Saturday, April 20, 2013

Uglies

My latest book is Uglies by Scott Westerfeld.

(Again - Spoilers!)

Uglies is the story of America in the future. The powers that be have decided that past generations ruined their world with their stupid, petty, jealous minds. They decided to take care of all those problems - by taking sixteen year olds and giving them an operation that makes them gorgeous. When everyone looks the same and has the same opportunity - there is no fighting. They all renewable resources, all the power and food they want, they don't have to worry about money, the New Pretties party all night - life is great!

Tally can't wait to be pretty - because her best friend turned and left her behind. She meets another Ugly when she sneaks into New Pretty Town to see her best friend. Shay, her new friend, tells her of another place where people do not have the operation and stay ugly for life. Tally doesn't believe her and does not understand why someone would ever chose that life.

Then Shay disappears. All she left behind was a cryptic note to the Smoke, the hidden village where the forever-Uglies are hiding. Tally is kidnapped by the Specials - the people who run the City, and is blackmailed with her surgery to go to the Smoke, lead the Specials there - and they she can be pretty.

Tally does it - and while at the Smoke she sees how happy people are, how connected they still seem, she falls in love with David - who has never lived in a city at all. David's parents were doctors who used to perform the surgeries to change people to pretty and they discovered that during the operations - the Specials did something to the brain that caused lesions and pliability. That is why Pretties are happy.

The Specials find the Smoke, capturing the inhabitants, turning Shay pretty. Tally and David manage to break the others out - and David's mother thinks she found a cure for the lesions in Shay's brain. Shay will not consent to taking the medication, so Tally gets herself captured to be turned Pretty so she can try the cure.

This is a great book. As a woman, it made me feel a lot of things. I do know how to feels to look in a mirror and not be pleased at what I see. I do know how it is to be TOLD what is pretty. We are inundated all day with images of those who are gorgeous. I have felt jealous. I have wished that I was thinner and prettier. Never enough to go through plastic surgery or anything - but enough to allow the fleeting thought.

The message is wonderful. The message to embrace individuality, freedom, hard work, and critical thought. It talks about the value of our things, to make sure that we don't view our surroundings as disposable, and that we have to work for the things that are really important to us.

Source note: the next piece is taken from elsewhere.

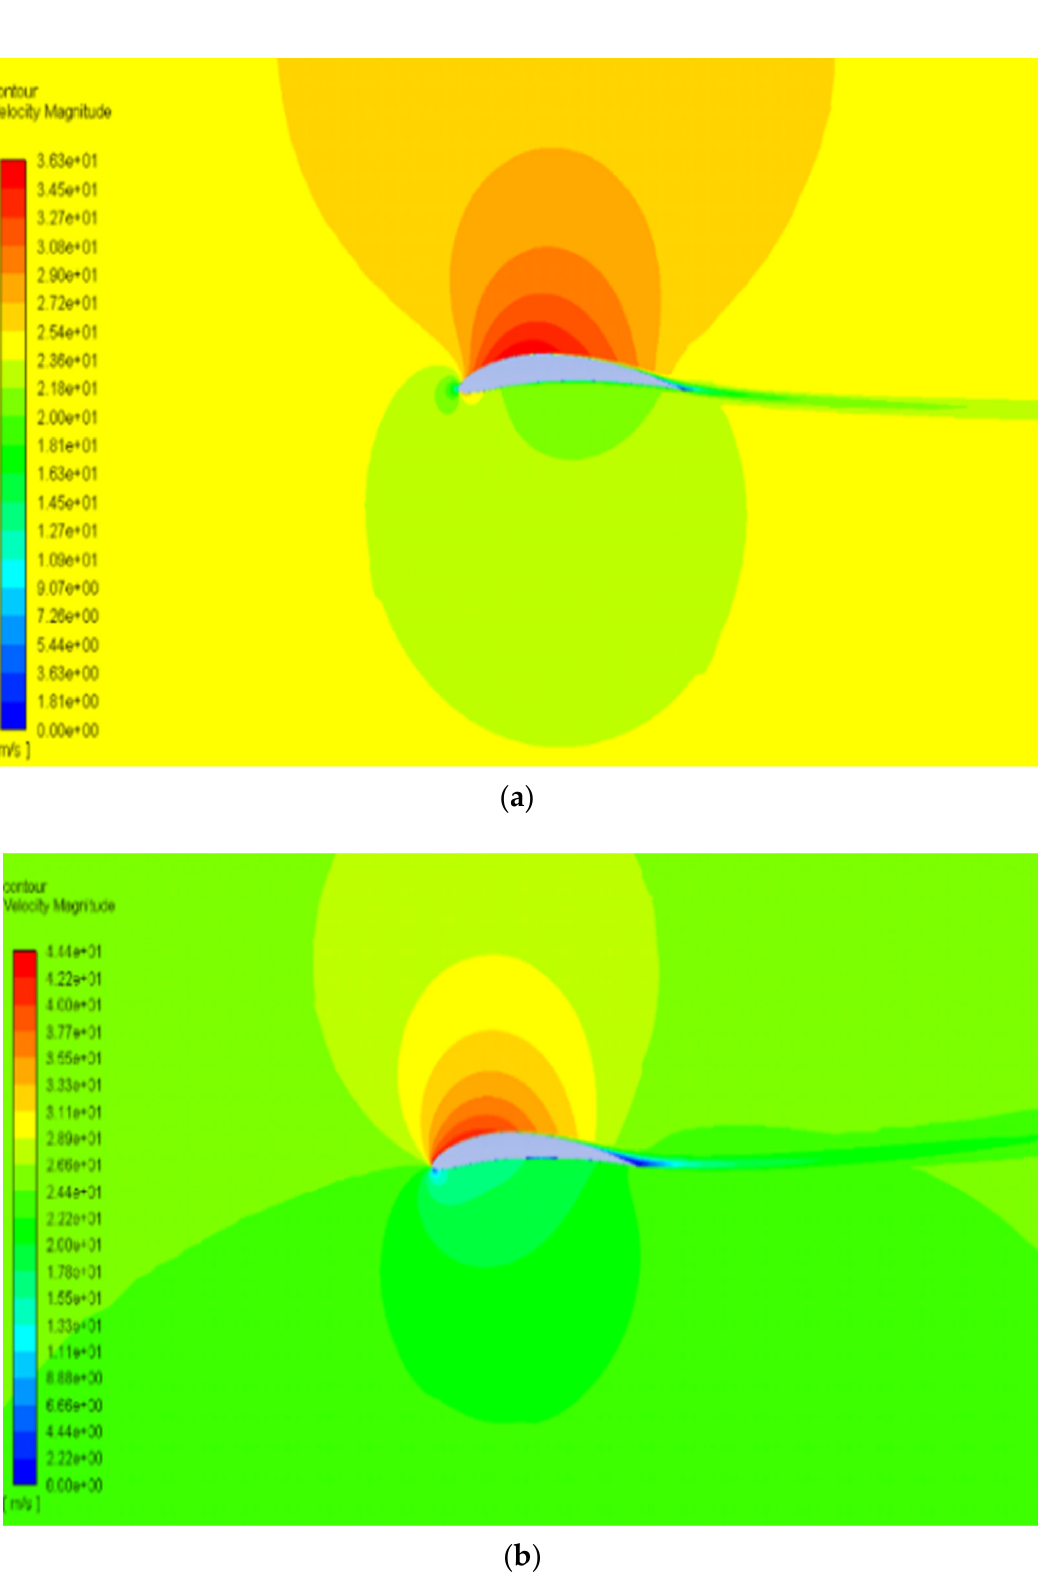
Figure 13. Velocity contour of NACA8410 with AoA ( a ) 1° and ( b ) 8°. The effects of turbulent kinetic energy, k are also explored by generating turbulent kinetic energy, k contours for the AoA of 1 ◦ and 8 ◦ , as shown in Figure 14. It is also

This book is a young adult book - and since my last book was YA also, I was more prepared for this writing. I was ready for it to be linear and simple. I didn't mind near as much in this book, the message and the society that was built was interesting enough to overlook the simpleness. I had a good time reading this - I am rooting for the characters, and I can't wait to find out what happens next. I hope Tally can handle being pretty.